▶ [AUSZUG]
──────────
Berlin, Anfang Juni 2000

Liebe Silke Studzinsky,
die Herren Herzog, Kaleck, Euler und Fresenius,
liebes Berliner Bündnis für Freilassung,
den Gefangenen zur Kenntnis,

wir wenden uns heute mit einem offenen Brief an Euch, weil wir einige Fragen und einige Anregungen zu dem haben, was im Zitronenfalter als die "wegen RZ- Vorwürfen Verhafteten" bezeichnet wird. Wir haben die Form eines Offenen Briefs gewählt, weil wir von vielen Menschen wissen, daß sie ähnliche Fragen und Einwände haben und wir glauben, daß einige davon öffentlich diskutiert werden sollten und schließlich, weil wir Euch nicht persönlich kennen und uns deshalb nur schwer an Euch direkt wenden konnten.

Wir haben uns in den Monaten seit den Verhaftungen solidarisch für die Verhafteten engagiert, weil wir glauben, daß die Linke auch und gerade In Zelten der Repression zu einander stehen muß. Für uns ist es eine Selbstverständlichkeit, einzelne Genossinnen nicht der BAW zu überlassen, egal, wie genau die Vorwürfe aussehen. Solidarität ist Bestandteil unseres politischen Verständnisses.

In diesen Monaten haben wir allerdings den uns irritierenden Eindruck gewonnen, daß bestimmte Formen der Solidarität nicht erwünscht sind. Um diesen Eindruck zu korrigieren, bitten wir Euch um einige klärende Worte.

Auf der bemerkenswert gut besuchten Veranstaltung im Kato Anfang Juni sowie im Zitronenfalter (Nr.2) ist in die Richtung argumentiert worden, jede Veröffentlichung von Aussagen schade. Unter anderem alleine der Gebrauch der Worte "Verrat" und "Verräter" sei ein Fehler, weil es beinhalte, die Gefangenen seien tatsächlich an dem Schuld, weswegen sie derzeit einsitzen. Überspitzt gesagt wird argumentiert, jede politische Debatte, die über die Punkte Kronzeugenregelung und § 129a hinausgeht, schade dem Verfahren, den Angeklagten und damit auch politisch. Darüberhinaus ist mehrfach Unverständnis über jüngste Debatten um die RZ geäußert worden.

Silke Studzinsky ging im Kato so weit zu sagen, es werde unter dem Vorwand der politischen Solidarität" eine Suppe gekocht. Ähnliches spielt sich im Solidaritätskreis ab.

Das alles verstehen wir nicht.

Wir würden in der Debatte gerne trennen zwischen der juristischen Ebene und der polltischen. Wir stimmen den Anwälten zu, daß Tarek Mouslis Aussagen ( abgesehn davon, daß es nicht legal wäre), nicht orginalgetreu veröffentlicht werden. Das hilft tatsächlich keiner Solidaritätsarbeit, sondern befördert Tratsch und Klatsch und behindert mehr als es hilft. Allerdings kennen wir auch keine relevante Forderung dieser Art.
──────────
▶ [ANGEZEIGTE DATEN]
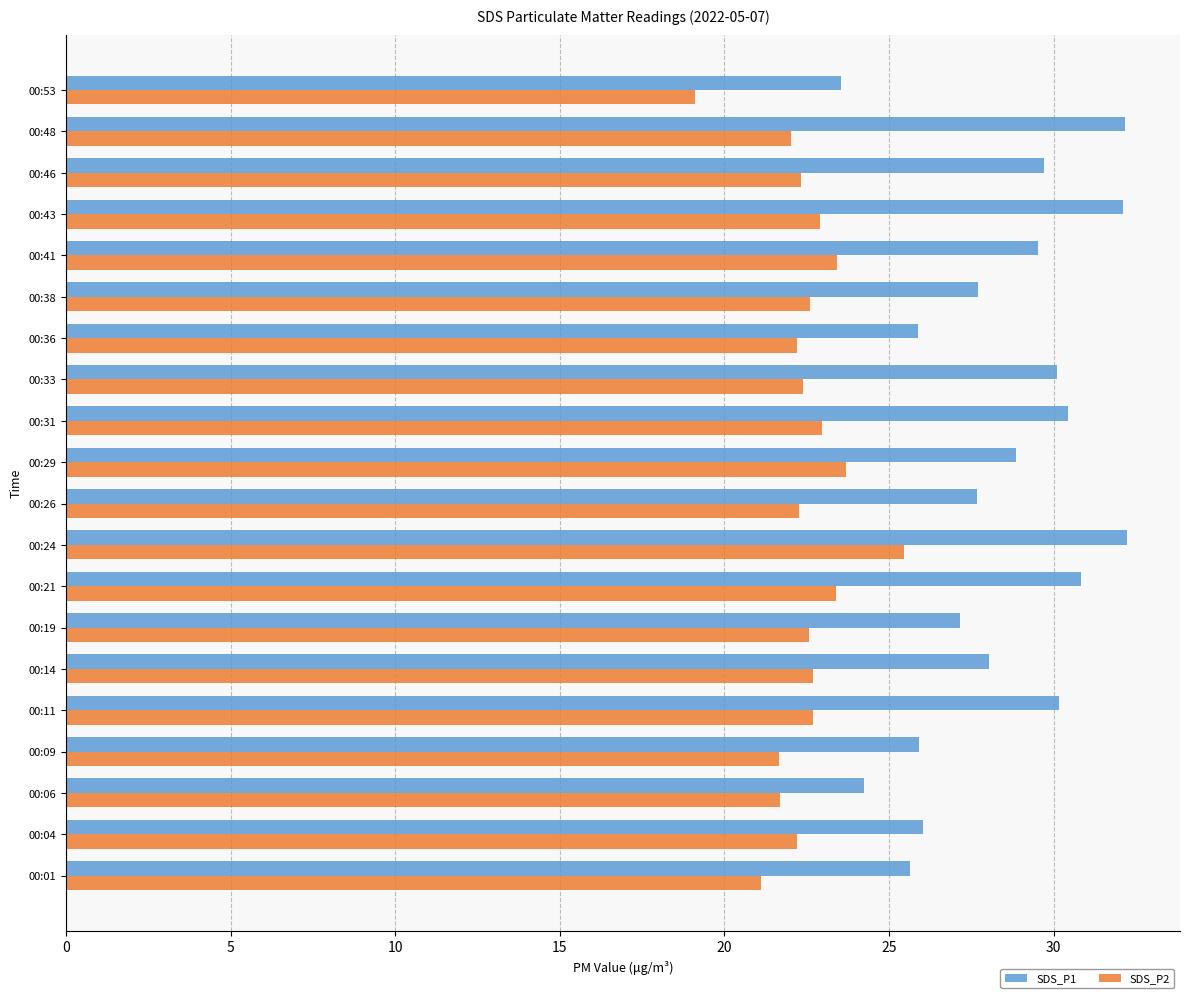

The SDS_P1 series shows 28.9 at 00:29. True or false?

True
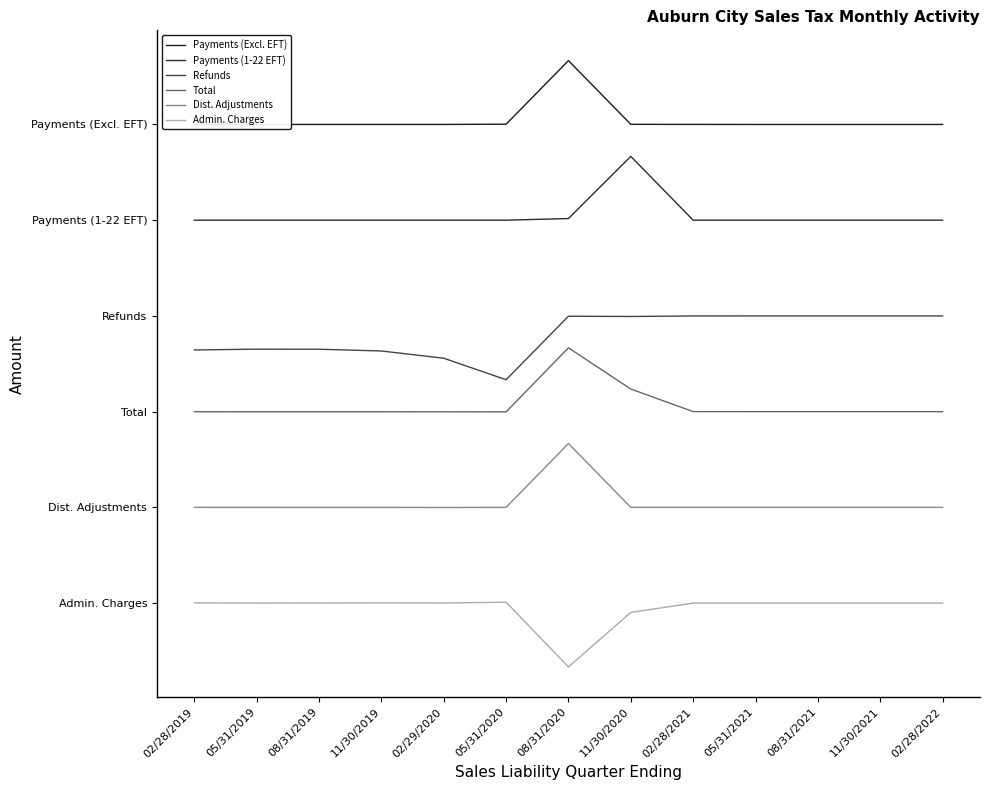

At which label is Admin. Charges closest to 0?

05/31/2021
──────────
▶ [AUFGABE]
Prüfe, ob die folgenden Aussagen zum offenen Brief passen, und antworte jeweils mit Ja oder Nein samt den entscheidenden Worten aus dem Brief als wörtlichem Zitat.
(a) Der Brief ist Anfang Juni 2000 in Berlin entstanden.
(b) Die Verfasser kennen die Angeschriebenen persönlich.
(c) Die Veranstaltung im Kato war schlecht besucht.

▶ [DEINE LÖSUNG]
(a) Ja: „Berlin, Anfang Juni 2000“
(b) Nein: „weil wir Euch nicht persönlich kennen“
(c) Nein: „Auf der bemerkenswert gut besuchten Veranstaltung im Kato“